Pop culture obsessives writing for the pop culture obsessed.
Pop culture obsessives writing for the pop culture obsessed.

Mock Up On Mu

In his underground favorites Tribulation 99: Alien Anomalies Across America and Spectres Of The Spectrum, filmmaker/collagist Craig Baldwin has combined archival footage, low-budget B-movie recreations, and only somewhat tongue-in-cheek paranoid ramblings into amusing, oddly persuasive alternate histories of the United States. Baldwin’s Mock Up On Mu deals from the same deck. Beginning on Earth’s moon in the year 2019, Mock Up On Mu looks back at nearly a century of Americana—or, more specifically, Californiana—through intertwined, lightly fictionalized versions of the lives of demagogic pulp author L. Ron Hubbard, notorious occultist Aleister Crowley, New Age guru Marjorie Cameron, and jet-propulsion pioneer Jack Parsons. Baldwin has actors stiffly playing the principals, but since their dialogue is overdubbed and their scenes are shot through multiple distorting filters, they fit nearly seamlessly into Mock Up On Mu’s cleverly pieced together snippets of old noir, science fiction, Westerns, monster movies, home movies, newsreels, TV commercials, and industrial films.

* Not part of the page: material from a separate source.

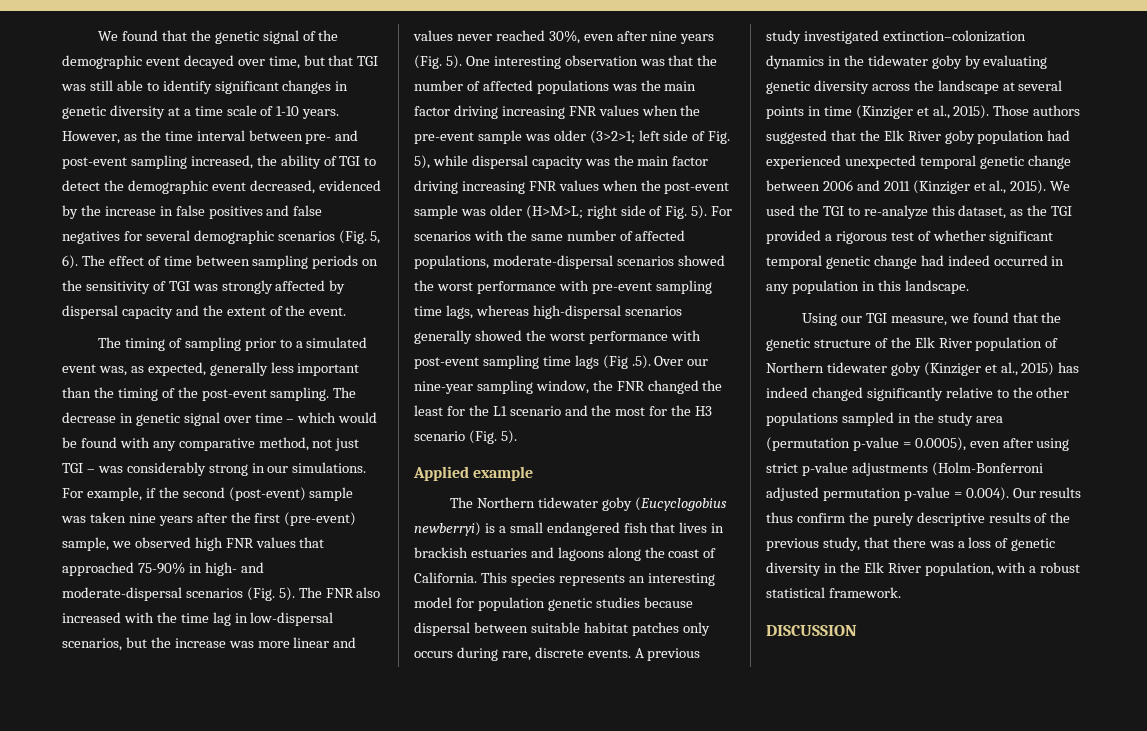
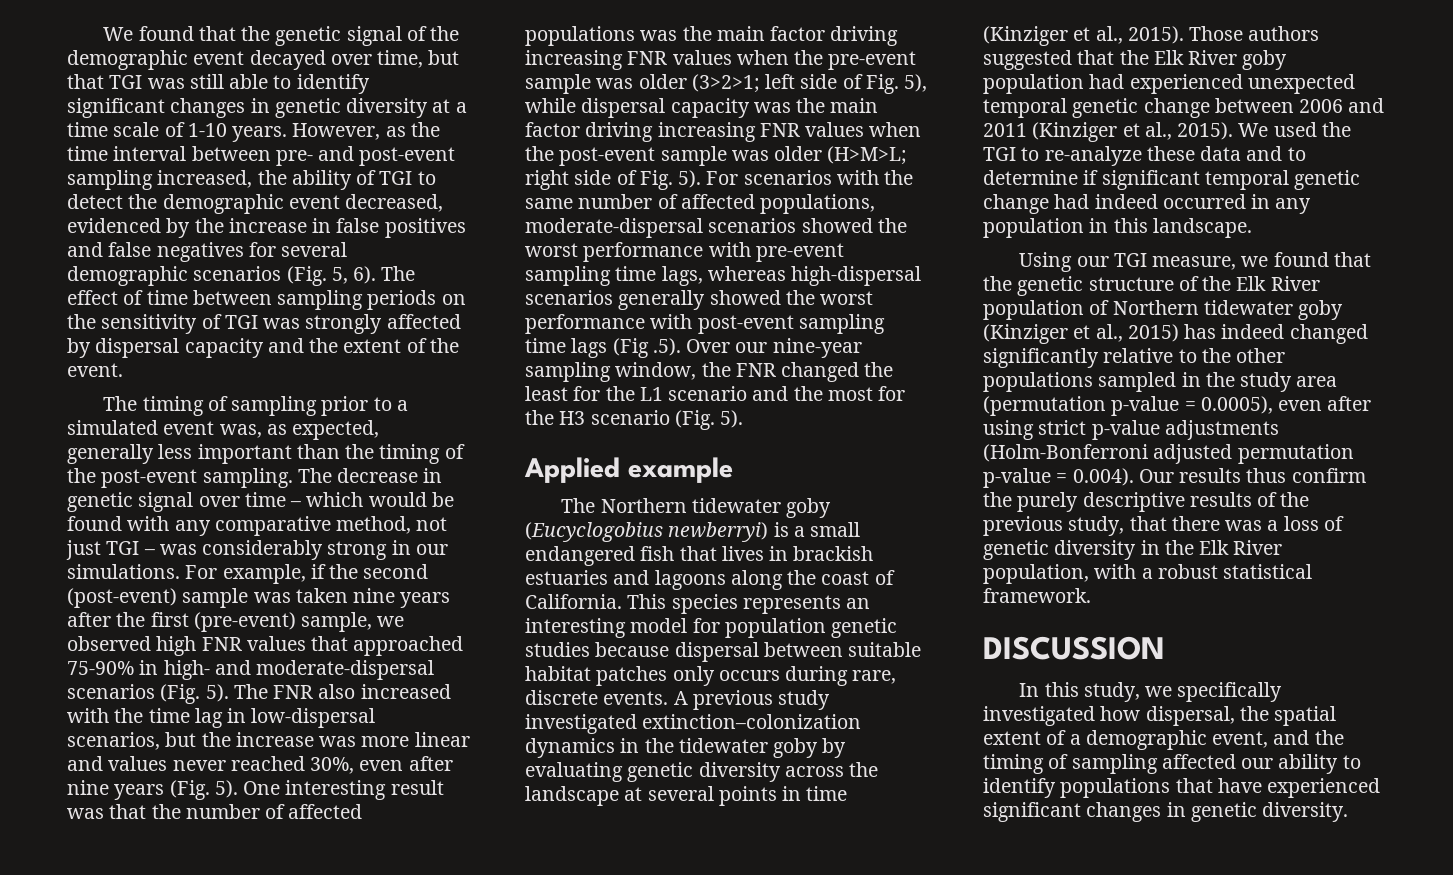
[564,55,638,66] observation -> [390,780,444,795] result
[931,205,1073,219] [766,230,986,244] this dataset, as the TGI provided a rigorous test of whether -> [1146,146,1306,161] [983,170,1099,185] these data and to determine if
(857, 630) none -> [1019,682,1283,702] [983,706,1337,726] [983,730,1344,750] [983,754,1361,774] [983,778,1381,798] [983,802,1349,822] // In this study, we specifically investigated how dispersal, the spatial extent of a demographic event, and the timing of sampling affected our ability to identify populations that have experienced significant changes in genetic diversity.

Baldwin’s repurposing of the familiar loses its novelty fairly quickly, and his this-connects-to-that structure is so loose that viewers could walk away from Mock Up On Mu for 10 minutes and come back without being too lost. But that isn’t necessarily a flaw. Though Mock Up On Mu does have a narrative of a sort, the movie isn’t really about its story, any more than it’s about Baldwin’s stylistic gimmicks. It’s more about creating a sense of vague familiarity, whether from apocryphal anecdotes that have worked their way into popular culture, or from a soundtrack that nicks shamelessly from well-known TV and movie themes. Some of Baldwin’s mash-ups come off as a little haphazard—almost like the cinematic equivalent of a Girl Talk CD—but then he’ll slip in a segment of the 1956 educational film “Our Mr. Sun” that describes the phenomenon of global warming, or footage of old rocket tests, or a detailed memory of a satanic orgy, and suddenly the idea that we’ve been missing important information all our lives seems plausible. Maybe not “There’s a secret underground race of mutants” plausible, but plausible.

Key features: A mumbly Baldwin commentary track and a few minutes of footage of him directing his actors.